I’m learning Haskell at the moment and contrasting its semantics with Elixir as I go.

In Haskell, if I create the following naive & inefficient prime number checker:

``````factors n = [x | x <- [1..n], n `mod` x == 0]
prime n = factors n == [1, n]
``````

and run it against a large number like `10^9`, it returns `False` immediately thanks to lazy evaluation as soon as a mismatch occurs.

``````> prime 1000000000
False
``````

If I do the same in Elixir, the eager evaluation will try to compute all the factors of `10^9` first, which is very slow with this implementation.

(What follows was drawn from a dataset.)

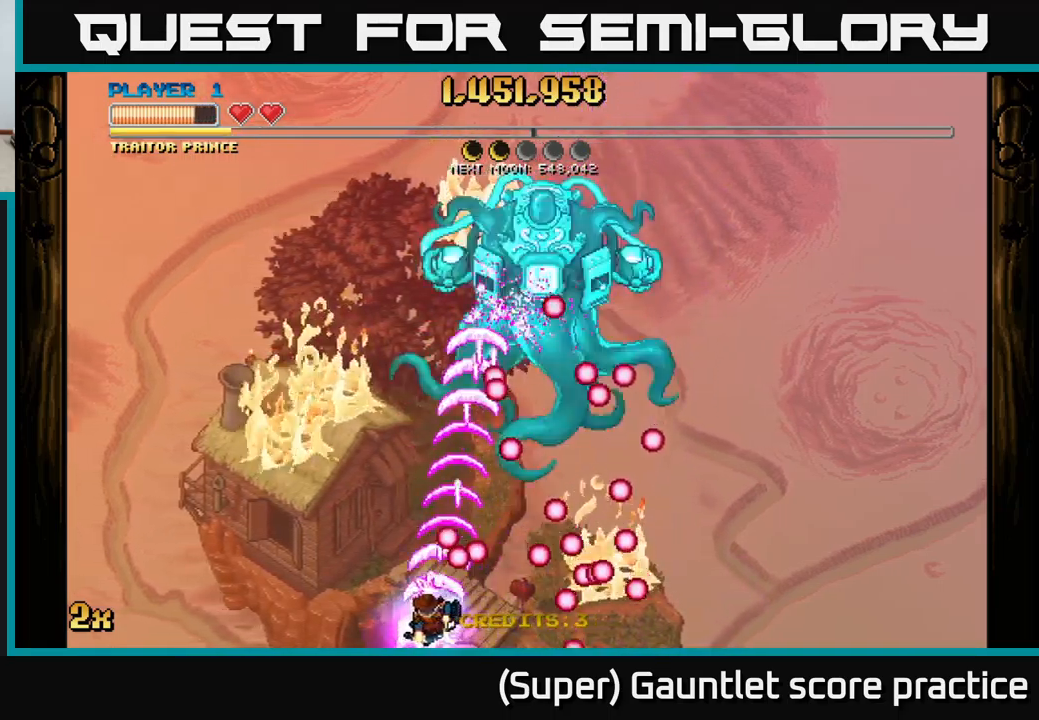
{"buttons": ["A"], "left_stick": "up-right", "events": [[100, "left_stick", "up"], [217, "left_stick", "up-right"]]}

``````factor = &(for x <- 1..&1, rem(&1, x) == 0, do: x)
prime = &(factor.(&1) == [1, &1])
prime.(1000000000)
# hangs
``````

The two evaluation strategies make sense to me but I somehow still find it surprising that the BEAM runtime can’t optimize away the matching against 2-element list and instead carries on the computation past the (sufficient) first 2 evaluations of `factor.(1000000000)`.

I guess despite the eager evaluation, I was still expecting some sort of treacherous optimization from the BEAM

Can someone enlighten me as to why this kind of constrained optimization can’t or doesn’t happen in languages with eager evaluation? Thanks!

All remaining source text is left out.